Class Choice - Look at Beguiler
Sorcerer would work as a first class choice. Beguiler (Players Handbook II) would work even better, as it's also a spontaneous caster, only one whose key stat is Intelligence (same as the Wizard). This plays off a stat you already need and fits the idea of a "learned" character who also has innate ability.
Add Ultimate Magus as a Prestige Class
If you go Beguiler/Wizard or Sorceror/Wizard, you can then go into the Ultimate Magus (Complete Mage) prestige class, and boost spellcasting from both at the same time. One would go up faster than the other, but the class also lets you use spells from one to power metamagic from the other, and it can do some pretty neat things. See also What exactly are Prestige classes, and what purpose do they serve?
Instead of just taking the spontaneous spells as a one off thing, this lets you develop both of them as the character learns to blend his two types of magic together. It's a pretty neat (and powerful) concept.
This answer has some useful information on how to get the most out of Ultimate Magus.
Wizards can get the ability to cast any Divination spell spontaneously by trading their 5th level bonus feat for this ACF. It does what it says - you can trade any prepared spell you have to spontaneously cast any Divination spell you can cast of equal or lower level.
Other Option - Reserve Feats
If you don't want to multiclass but still want some spontaneous abilities, reserve feats are another option. These let you use some power so long as you have a spell "in reserve" that you don't cast. Examples are things like being able to do small flame strikes, shoot lightning, summon elementals, create force darts, or do some minor magic disruption. You can get that as early as level 3, and you can use them infinitely so long as you don't cast the reserved spell.
It's not as versatile as true spontaneous casting, but it also doesn't require multiclassing at all. So I felt it was wroth mentioning.
The Polymorph spell will give you a shiny new set of physical stats (but will not change your hp - that is what False Life is for). Presumably also you will be a Dragon or a Troll or something fancy.
The Reincarnation spell makes you young again, but presumably, removes the aging bonuses (nothing about this is explicit, but uh, hrm).
Be a Dragonwrought Kobold (and very, very old) for mental bonuses with no physical penalties.
Use Astral Seed and shenanigans to have your body 'reform' as that of, for example, a Great Wyrm Gold Dragon.

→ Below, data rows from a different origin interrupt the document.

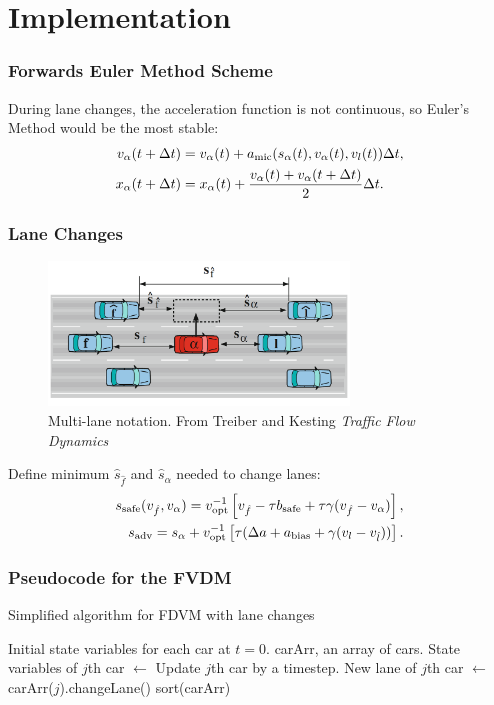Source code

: \documentclass{beamer}
\begin{document}
\section{Implementation}
\begin{frame}
  \frametitle{Forwards Euler Method Scheme}
  During lane changes, the acceleration function is not continuous, so Euler's Method would be the most stable:
  \begin{align*}
    v_\alpha(t+\Delta t) &= v_\alpha(t) +a_{\rm mic}(s_\alpha(t), v_\alpha (t), v_l (t))\Delta t, \\
    x_\alpha(t + \Delta t) &= x_\alpha(t) + \frac{v_\alpha (t) + v_\alpha (t+\Delta t)}{2}\Delta t.
\end{align*}
\end{frame}

\begin{frame}
  \frametitle{Lane Changes}
  \begin{figure}[H]
    \includegraphics[width=8cm]{lane_change_diagram.PNG}
    \centering
    \caption{Multi-lane notation. From Treiber and Kesting \textit{Traffic Flow Dynamics}}
\end{figure}
  Define minimum $\hat s_{\hat f}$ and $\hat s_{\alpha}$ needed to change lanes: 
  \begin{align*}
    s_{\rm safe} (v_{\hat f}, v_{\alpha}) = v_{\rm opt}^{-1} \left[v_{\hat f} -\tau b_{\rm safe} + \tau \gamma (v_{\hat f} - v_{\alpha}) \right],\\
    s_{\rm adv} = s_{\alpha} + v_{\rm opt}^{-1} \left[\tau(\Delta a + a_{\rm bias} + \gamma(v_l - v_{\hat l}))\right].
  \end{align*}
\end{frame}

\begin{frame}
  \frametitle{Pseudocode for the FVDM}
  \begin{algorithm}
    \caption{Simplified algorithm for FDVM with lane changes}\label{alg:car-following-lane}
    \begin{algorithmic}
    \Require Initial state variables for each car at $t=0$. 
    \Require carArr, an array of cars.
      \State State variables of $j$th car $\gets$ Update $j$th car by a timestep.
      \State New lane of $j$th car $\gets$ carArr($j$).changeLane()
      \EndFor
      \State sort(carArr)
    \EndFor
    \end{algorithmic}
    \end{algorithm}
\end{frame}
\end{document}
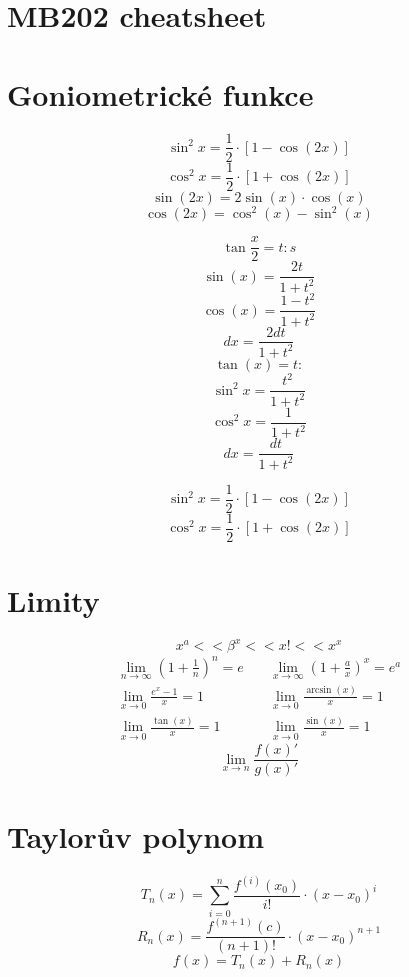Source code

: \documentclass[a4paper]{article}
\begin{document}
\section*{MB202 cheatsheet}

\begin{multicols*}{2}
    \section*{Goniometrické funkce}        
        \[ \sin^2x = \frac{1}{2} \cdot \left[ 1-\cos(2x) \right] \]
        \[ \cos^2x = \frac{1}{2} \cdot \left[ 1+\cos(2x) \right] \]
        \[ \sin(2x) = 2\sin(x) \cdot \cos(x) \]
        \[ \cos(2x) = \cos^2(x) - \sin^2(x) \]
        \begin{multicols*}{2}
            \[ \tan\frac{x}{2} =t: s\]
            \[ \sin(x) = \frac{2t}{1+t^2} \]
            \[ \cos(x) = \frac{1-t^2}{1+t^2} \]
            \[ dx = \frac{2dt}{1+t^2} \]
            \vfill{}
            \columnbreak{}
            \[\tan(x) =t: \]
            \[\sin^2x = \frac{t^2}{1+t^2}\]
            \[\cos^2x = \frac{1}{1+t^2}\]
            \[ dx = \frac{dt}{1+t^2}\]
    \end{multicols*}
    \[\sin^2x = \frac{1}{2} \cdot \left[ 1 - \cos(2x) \right]\]
    \[\cos^2x = \frac{1}{2} \cdot \left[ 1 + \cos(2x) \right]\]
    \section*{Limity}
        \[ {x}^a << {\beta}^x << x! << {x}^x \]
        \begin{align*}
            {\lim_{n \rightarrow \infty} {\left(1 + \frac{1}{n}\right)}^n = e} \quad & {\lim_{x \rightarrow \infty} {\left(1 + \frac{a}{x}\right)}^x = e^a} \\
            {\lim_{x \rightarrow 0} {\frac{e^x - 1}{x}} = 1} \quad & {\lim_{x \rightarrow 0} {\frac{\arcsin(x)}{x} = 1}}\\
            {\lim_{x \rightarrow 0} \frac{\tan(x)}{x} = 1} \quad & {\lim_{x \rightarrow 0} {\frac{\sin(x)}{x} = 1}}
        \end{align*}
            \[  \lim_{x \rightarrow n} \frac{f(x)'}{g(x)'} \]    
    \section*{Taylorův polynom}
        \[ T_n(x) = \sum_{i=0}^{n} \frac{f^{(i)}(x_0)}{i!}\cdot{(x - x_0)}^i \]
        \[ R_n(x) = \frac{f^{(n+1)}(c)}{(n+1)!}\cdot{(x - x_0)}^{n+1} \]
        \[ f(x) = T_n(x) + R_n(x) \]

\end{multicols*}
\end{document}
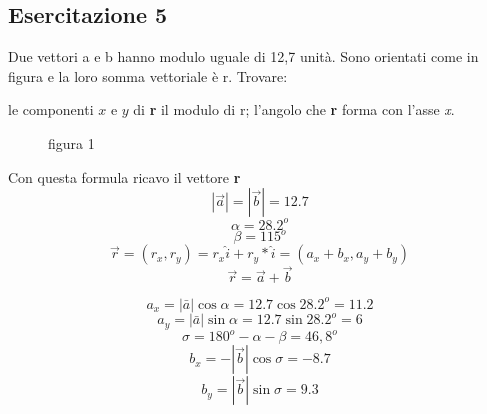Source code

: \documentclass{book}
\begin{document}
\subsection{Esercitazione 5}
Due vettori a e b hanno modulo uguale di 12,7 unità. Sono orientati come in
figura e la loro somma vettoriale è r. Trovare:
\begin{tasks}
	\task le componenti $x$ e $y$ di \textbf{r}
	\task il modulo di r;
	\task l'angolo che \textbf{r} forma con l'asse \textit{x}.
\end{tasks}
\begin{figure}[!ht]
	\centering
	\caption{figura 1}
\end{figure}
\begin{multicols}{2}
	Con questa formula ricavo il vettore \textbf{r}
	\begin{equation*}
		|\overrightarrow{a}|=|\overrightarrow{b}|=12.7
	\end{equation*}
	\begin{equation*}
		\alpha=28.2^o
	\end{equation*}
	\begin{equation*}
		\beta=115^o
	\end{equation*}
	\begin{equation*}
		\overrightarrow{r}=(r_x,r_y)=r_x \hat{i}+r_y*\hat{i}=(a_x+b_x, a_y+b_y)
	\end{equation*}
	\begin{equation*}
		\overrightarrow{r}=\overrightarrow{a}+\overrightarrow{b}
	\end{equation*}
\end{multicols}
\begin{multicols}{2}
	\begin{equation*}
		a_x=|\bar{a}|\cos \alpha=12.7\cos 28.2^o=11.2
	\end{equation*}
	\begin{equation*}
		a_y=|\bar{a}|\sin \alpha=12.7\sin 28.2^o=6
	\end{equation*}
	\begin{equation*}
		\sigma=180^o-\alpha-\beta=46,8^o
	\end{equation*}
	\begin{equation*}
		b_x=-|\overrightarrow{b}|\cos \sigma=-8.7
	\end{equation*}
	\begin{equation*}
		b_y=|\overrightarrow{b}|\sin \sigma=9.3
	\end{equation*}
\end{multicols}
\end{document}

Have a higher leveled caster cast Polymorph Any Object on you to change you into a younger version of yourself/humanoid race of your choice. Duration is permanent, so although it can be dispelled, you won't be old even when you're asleep.
Become a Necropolitan, and never worry about that pesky Con score ever again.
Wait a bit, and then, become a Lich. Ergo, etc.
I can't recall anything that explicitly says that intelligent undead don't suffer physical aging penalties but benefit from mental aging gains, but it seems pretty reasonable.
Even getting bit by a vampire or lycanthrope is not a terrible idea if you don't plan to gain levels much (short duration campaign).
If you have Persist Cheese active, persisting a single buff like Bite of the Weretiger will trivially solve a lot of those issues by hugely boosting your physical stats and toughness.
If you want my advice, though, roll with having poor physical stats and make party members carry you around and stuff. Sounds hilarious and fun as hell to roleplay.